Les prémices de la science criminelle

Ce roman tend présenter les prémices de la science criminelle telle qu’on la connait aujourd’hui. Mais les amateurs de la série américaine « les experts » resteront sur leur faim car les moyens scientifiques ont évolué et continuer de progresser. Nous sommes fin 19è, où seules les empreintes digitales sont réputées fiables et uniques. Aucune notion de serial killer puisqu’elle est née aux Etats-Unis des années plus tard. La criminologie joue aussi beaucoup sur la psychologie.

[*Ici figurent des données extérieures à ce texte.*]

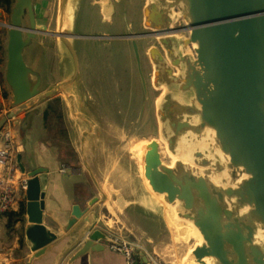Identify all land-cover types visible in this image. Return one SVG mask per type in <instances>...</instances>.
<instances>
[{
  "label": "water",
  "instance_id": "obj_1",
  "mask_svg": "<svg viewBox=\"0 0 264 264\" xmlns=\"http://www.w3.org/2000/svg\"><path fill=\"white\" fill-rule=\"evenodd\" d=\"M69 2L58 0L56 27L46 33L59 37L69 70L36 93L25 80L22 32L42 31L21 25L25 6L31 14L34 6L15 0L7 24L5 75L15 104H22L0 118V130L26 110L28 118L37 114L36 103L57 92L75 108L71 84L79 59L68 39L73 36L68 34ZM179 21L186 36L175 32ZM141 25L160 46L147 51L152 85L164 88L155 112L166 150L177 157L170 166L161 160L156 140L143 146L139 157L149 188L199 232L202 241L188 254L193 264H264V0H145ZM105 37L130 38L137 50L131 31ZM16 160L28 177L24 242L31 252L29 264L64 232L43 223L48 170H26L19 156ZM87 210L73 204L67 228L87 217ZM108 240L90 224L73 245L78 248L71 259L100 250Z\"/></svg>",
  "mask_w": 264,
  "mask_h": 264
},
{
  "label": "rangeland",
  "instance_id": "obj_2",
  "mask_svg": "<svg viewBox=\"0 0 264 264\" xmlns=\"http://www.w3.org/2000/svg\"><path fill=\"white\" fill-rule=\"evenodd\" d=\"M133 2L132 5L124 0L117 5L115 24L112 27L106 20H101L95 7L90 6L88 0H81L78 9L77 0H70L69 17L70 15L73 17L76 12L73 18V29L78 30L79 34L86 35L98 31H106L111 36L126 34L130 31L136 32L141 23L140 5L144 4L145 0ZM31 3L34 4L32 16L29 15V7L25 6L21 25L42 32H22L24 44L21 54L27 68L25 80L29 89L41 93L62 78L67 64L65 56L63 58V52L57 49L56 38L46 34L56 27L58 0H31ZM6 20L10 22V13L7 14ZM178 36H186V33H179ZM106 42L103 44L89 39L74 40L75 50L80 55L83 68L80 73L82 76L77 78L71 87V92L75 96V108H71L66 98L62 99L61 95L60 103L53 101L54 116L50 122L48 121V128L43 130L42 138L46 143L63 148L71 146L77 154L78 161L82 155L83 159L92 163L94 175L84 172L79 176L82 181L77 186V191L82 195L96 189L94 178H97L101 184L106 181L104 183L106 187L103 186V190L112 191L113 183L110 185L107 181L111 176L112 167L108 168L107 164L112 161L115 163L116 160L125 165L128 164L130 173L132 172L139 180L134 181V187L138 185V188L147 190L155 198L160 220L163 225L167 224L164 234L155 238L151 244V252L165 264H193L188 259V250L199 237L198 232L188 224L187 220L177 216L174 207L161 201L145 185L143 162L139 157L143 146L154 139L159 144L161 160L166 164H171L174 160L166 151L155 112L162 89L156 90L150 86L149 64L142 57L141 67H138L131 40L129 45L116 38ZM152 43L153 41L137 42L142 49ZM59 56L62 57L61 64L58 62ZM5 57L2 67L0 66L3 79ZM141 75L146 83L147 97H144ZM47 100L39 102H45L46 106ZM11 105L15 106V102L13 101ZM90 125L94 132L90 131ZM84 140H86L85 155L82 153L83 150L81 151ZM114 190L119 191L116 186Z\"/></svg>",
  "mask_w": 264,
  "mask_h": 264
},
{
  "label": "crops",
  "instance_id": "obj_3",
  "mask_svg": "<svg viewBox=\"0 0 264 264\" xmlns=\"http://www.w3.org/2000/svg\"><path fill=\"white\" fill-rule=\"evenodd\" d=\"M122 1L124 0H88V3L90 6L95 7L97 14H101L102 18L104 17L109 25L113 27L115 24L114 18L117 13L116 7ZM126 1L132 5L134 4V0ZM80 2L81 0H77V9L79 8ZM143 5L144 4L140 5L141 11ZM75 14L76 12L74 15ZM29 15L32 16L30 11ZM74 15L71 19L73 28ZM6 16L7 13H5L0 7L1 67L4 62V57L6 56L9 30ZM102 33L105 34L104 36L109 35L106 31H103ZM110 39L112 38L107 37L98 41L106 44V40ZM119 40L128 45L130 43V40L127 39ZM76 52L79 59V66L77 75L72 82L71 87L77 78L82 76L80 74L83 69L81 58L77 50ZM6 61L4 79L2 78L3 72L0 70V118L16 106L22 104H15V106L11 105L14 101V95L5 75ZM69 67L70 63L65 68L64 75L60 80L66 76ZM60 95L62 96V99L65 98L62 92L55 96ZM41 105L45 106V102L36 103L34 108H39V112L33 114L30 118L27 117L28 110H26L11 120V123L14 124L13 132L15 143L18 145L16 158L19 156L20 162L26 170L33 167H43L48 170V181L42 215L43 223L51 230L55 232L63 231L64 234L49 243L43 254L37 258H33L29 264H124L123 257L120 254L111 251L107 247L106 242L103 243L104 247L100 250L90 251L74 260L71 259L72 254L78 248V246L73 248V245L76 244L83 231L88 228L90 224H92L93 229H98L100 232L107 234V236L111 231H117L119 234L137 241L140 246L138 254V261L140 264H165L157 259V256H154L151 252V244L155 238L164 234L166 231L165 225L167 226V224L163 225L160 220L155 198L151 196L147 190L138 188V185L137 187H134V181H139L138 178L134 176L132 172L130 173L128 164L125 165L122 162H117V160L115 163L112 161L107 164L108 168L112 167L110 171L111 176L107 179L109 182L108 184L112 185L113 183L112 191L106 192L103 190L102 187H106V184H104L106 181L101 184L97 178H94L95 176H92L96 183V189L94 191H89L83 195L81 192L77 191V186L82 181L79 176L84 172L94 175L92 163L83 159L81 155L78 168L67 164L71 168V171L66 174L59 172V167L63 163H59L57 160L54 147L49 143H46L42 138L43 124L41 112L44 108H41ZM84 120L88 121L87 119ZM90 127V131L92 130L91 132H94L93 127L91 125ZM85 148L86 140H84V143L81 146L83 155H85ZM113 186H116V189L118 188L119 191L114 190ZM92 197H96V200L92 205L88 206V201ZM22 201L23 199L18 200L17 206L13 211L18 209L19 204ZM23 202L25 205V199ZM73 204H78L81 209L88 207V210L84 215L87 217L77 220L72 227L67 228V223L71 218V207ZM86 218H89V222L84 221ZM6 222L7 218L0 216V264H27L31 252L24 242V228L26 224L25 212L21 219L13 221L11 227H7ZM197 240L198 237L196 241Z\"/></svg>",
  "mask_w": 264,
  "mask_h": 264
},
{
  "label": "built area",
  "instance_id": "obj_4",
  "mask_svg": "<svg viewBox=\"0 0 264 264\" xmlns=\"http://www.w3.org/2000/svg\"><path fill=\"white\" fill-rule=\"evenodd\" d=\"M14 124L8 120L0 130V216L13 211L19 199H25V190L28 177L21 172L16 152L18 145L15 143ZM71 168L62 164L59 172L69 173ZM106 242L107 247L123 257L124 264H140L138 261L139 244L117 231H111Z\"/></svg>",
  "mask_w": 264,
  "mask_h": 264
},
{
  "label": "flooded vegetation",
  "instance_id": "obj_5",
  "mask_svg": "<svg viewBox=\"0 0 264 264\" xmlns=\"http://www.w3.org/2000/svg\"><path fill=\"white\" fill-rule=\"evenodd\" d=\"M100 9H101V7H100ZM100 17H101V20H105L104 19V17L102 18V15L100 14L99 15ZM70 18L72 19V17H71V15H70V17H69V32H68V34H71V35H73V36H69V40H70V42L72 43V45L74 46V48H75V44H74V40L75 39H89V40H94V41H98V40H102V39H105V38H107V37H105L104 35L105 34H103L102 32H100V31H98V32H96V33H93V34H88V35H86V34H79L78 33V31H76V30H74L73 29V27H72V24H71V22H70ZM56 19H57V14H56ZM180 22V21H179ZM178 22V23H179ZM176 23L175 25H174V28H175V32H176V34L178 35L179 33H184V31H182L181 30V23ZM132 33H135L136 35H137V37L135 38V40H136V43L137 42H150V41H153V43L152 44H149L147 47H145L144 49H142V48H140L141 46L139 45V44H137V50H136V58H137V64L139 65L138 67H141V61H142V57H144L145 59H146V61L148 62V64H149V67H150V72H151V80H150V86L152 87V88H154V89H156V90H160V89H158V88H155L153 85H152V73H153V65H152V63L150 62V60H149V58H148V54H147V51H148V49L151 47V46H156V47H158L159 49H160V46H159V44H158V42L156 41V37L155 36H153V35H151V33L149 32V31H147V30H145L143 27H142V25H141V23H140V27H139V29L136 31V32H132ZM86 36H89V37H86ZM53 37H55L56 38V40H57V44H56V46H57V49L59 50L60 49V52H63V50H62V45H61V42H60V39H59V37L58 36H53ZM113 39V38H112ZM116 39H122V38H116ZM125 39V38H124ZM127 40H131L132 41V39H130V38H127ZM162 52V51H161ZM163 53V52H162ZM63 58H64V56H65V63L67 64L66 66H68L69 65V63H70V59H69V57L63 52ZM58 62L61 64L62 63V57L61 56H59V59H58ZM140 70V69H139ZM141 71V70H140ZM142 74V73H141ZM141 77L143 78V80H142V84H143V90H144V93H145V96L144 97H147V90H146V83H145V80H144V77H143V75H141ZM141 111H142V108H141Z\"/></svg>",
  "mask_w": 264,
  "mask_h": 264
},
{
  "label": "trees",
  "instance_id": "obj_6",
  "mask_svg": "<svg viewBox=\"0 0 264 264\" xmlns=\"http://www.w3.org/2000/svg\"><path fill=\"white\" fill-rule=\"evenodd\" d=\"M14 2L15 0H0V7L5 13L9 14L14 5ZM53 101L60 103L59 96H54L48 99L46 106L41 112L43 130L48 128V121L50 122V120L54 116L55 108L52 106V104L54 103ZM59 119H61V116H59ZM50 145L54 147V149L56 150V156H57V160L59 161V163H66L75 168H78L79 166L78 157H77L75 150L71 146L63 148L61 146L54 145V144H50ZM23 201L19 204V207L16 211H9L1 215L2 217L7 218V222H6L7 227H11L13 221H17L21 219V217L24 215V202Z\"/></svg>",
  "mask_w": 264,
  "mask_h": 264
},
{
  "label": "bare ground",
  "instance_id": "obj_7",
  "mask_svg": "<svg viewBox=\"0 0 264 264\" xmlns=\"http://www.w3.org/2000/svg\"><path fill=\"white\" fill-rule=\"evenodd\" d=\"M183 33V32H182ZM162 90H164V88L162 87ZM167 151V150H166ZM168 152V151H167ZM169 153V152H168ZM171 157H173L174 158V160H173V162L171 163V164H169L170 166L175 162V160H177V157L176 156H174V155H171V154H169ZM179 157V159H181L182 161H184V162H189V159L188 158H186V157H184V156H178ZM214 179V181H216V177L215 178H213ZM145 185H147L148 186V184H147V180L145 179ZM149 187V186H148ZM161 200V199H160ZM161 201H163V200H161ZM172 208V207H171ZM173 209V208H172ZM188 224H190L196 231H197V229L192 225V223L191 222H189L188 221ZM198 232V231H197ZM198 234H199V232H198ZM201 241H202V238H201V236H200V234H199V237H198V240L195 242V244L188 250V254L191 252V250L193 249V247L195 246V245H199L200 243H201Z\"/></svg>",
  "mask_w": 264,
  "mask_h": 264
}]
</instances>
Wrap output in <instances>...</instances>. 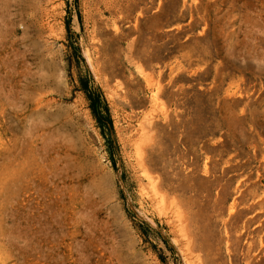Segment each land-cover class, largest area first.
<instances>
[{"label":"rangeland","instance_id":"1","mask_svg":"<svg viewBox=\"0 0 264 264\" xmlns=\"http://www.w3.org/2000/svg\"><path fill=\"white\" fill-rule=\"evenodd\" d=\"M0 15V264H264V0Z\"/></svg>","mask_w":264,"mask_h":264},{"label":"bare ground","instance_id":"2","mask_svg":"<svg viewBox=\"0 0 264 264\" xmlns=\"http://www.w3.org/2000/svg\"><path fill=\"white\" fill-rule=\"evenodd\" d=\"M4 2V1H3ZM10 3V2H9ZM9 11V10H8ZM4 13V12H3ZM9 13V12H8ZM1 16V15H0ZM3 17V16H2ZM3 22V21H2ZM1 24V23H0ZM5 24V23H4ZM8 30V29H7ZM4 33H5V31H4ZM141 161H142V159H141ZM151 178V177H150ZM153 178V177H152ZM150 181V180H149ZM150 182H153L154 183V181H150ZM153 187V186H152ZM152 189V188H151ZM155 190H156V187H155V189H154V191L153 192H155ZM148 192V191H147ZM156 192H157V190H156ZM161 195V194H160ZM153 196V195H152ZM159 198V197H158ZM164 200V199H163ZM181 207V206H180ZM174 213V212H173ZM178 214V213H177ZM181 215V214H180ZM178 219H180V218H178ZM183 223V222H182ZM183 230V229H182ZM184 237V236H183Z\"/></svg>","mask_w":264,"mask_h":264}]
</instances>
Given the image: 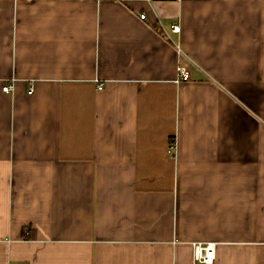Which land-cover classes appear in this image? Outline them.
<instances>
[{"label":"crops","instance_id":"crops-1","mask_svg":"<svg viewBox=\"0 0 264 264\" xmlns=\"http://www.w3.org/2000/svg\"><path fill=\"white\" fill-rule=\"evenodd\" d=\"M194 243L264 264V0H0V264Z\"/></svg>","mask_w":264,"mask_h":264},{"label":"built area","instance_id":"built-area-1","mask_svg":"<svg viewBox=\"0 0 264 264\" xmlns=\"http://www.w3.org/2000/svg\"><path fill=\"white\" fill-rule=\"evenodd\" d=\"M17 1H27V2H47V1H57V0H17ZM101 2L104 0H95ZM144 2H153L155 0H142ZM141 20L146 19V14L140 15ZM171 30L173 33H179L181 28L178 24L171 25ZM191 72L186 66L179 65L177 69V83H186L191 80ZM102 88V87H100ZM13 89L11 84H6L3 87V92L9 93ZM30 94L32 91L29 92ZM175 148L173 144L171 150ZM216 262V249L214 243H195L194 244V255L192 264H215Z\"/></svg>","mask_w":264,"mask_h":264},{"label":"rangeland","instance_id":"rangeland-1","mask_svg":"<svg viewBox=\"0 0 264 264\" xmlns=\"http://www.w3.org/2000/svg\"><path fill=\"white\" fill-rule=\"evenodd\" d=\"M195 244V243H194ZM194 244H193V255H194Z\"/></svg>","mask_w":264,"mask_h":264}]
</instances>
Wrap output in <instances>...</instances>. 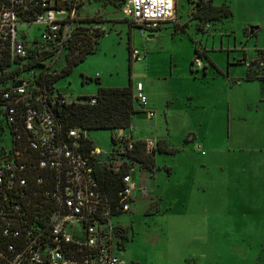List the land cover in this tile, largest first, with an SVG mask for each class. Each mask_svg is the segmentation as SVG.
<instances>
[{
  "label": "rangeland",
  "instance_id": "rangeland-1",
  "mask_svg": "<svg viewBox=\"0 0 264 264\" xmlns=\"http://www.w3.org/2000/svg\"><path fill=\"white\" fill-rule=\"evenodd\" d=\"M193 3L177 0L176 22L157 31L132 24L123 14L121 0H104V6L91 3L85 7L89 16L95 10H107L110 32L99 40L95 54L56 82L55 90L72 102L95 96L100 87L132 85L135 90L142 82L153 86L147 108L155 109L156 117L149 121L145 115L137 116L133 128L136 133L145 132L156 145L157 139H166L175 153L157 151L153 172L131 163L130 174L139 191L131 211L113 219L115 227L125 232L123 248L116 253L126 264H264V162L245 163L251 155L247 147L240 152L235 131L229 140L228 129L229 105L232 113L259 108L256 113L260 119L250 118L248 123L262 133L264 102H256L258 97L264 101V89H259L264 82L231 87V81L214 67L211 70L210 63L214 60L226 68L230 56L235 63L234 58L242 59L246 54L254 75L263 80L258 58L264 50V0H213V6L229 10L232 17L205 23L196 20L198 10ZM251 27H259L253 36ZM24 29L30 32L28 43L42 40L43 26ZM197 46L207 56L197 57ZM134 50L145 58L133 60ZM193 57L204 64L195 73L190 70ZM64 66L61 62L54 69ZM205 67L209 69L207 76H203ZM230 69L233 78H240L247 74L248 64H233ZM168 100L172 101L170 108ZM232 115L237 124L236 114ZM132 130L124 129L123 135L130 136ZM116 133L86 132L101 150L103 161L114 152L112 136ZM190 134L197 139L189 141ZM7 145L11 146L10 138ZM253 155L259 158L262 153ZM210 159L213 163H203ZM108 162L114 168L120 164L114 157ZM251 171L259 176L253 178Z\"/></svg>",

Mais la recherche de Lacassagne a donné aujourd’hui son nom à l’institut où est enseigné la criminologie à Lyon dans la faculté de Médecine. Cette estampe policière et sociale met en évidence les éclaircissements aux enquêtes gràce à la medecine légale sur un cadavre. De cette discipline nait une coopération nécessaire et essentielle à la police dans les crimes.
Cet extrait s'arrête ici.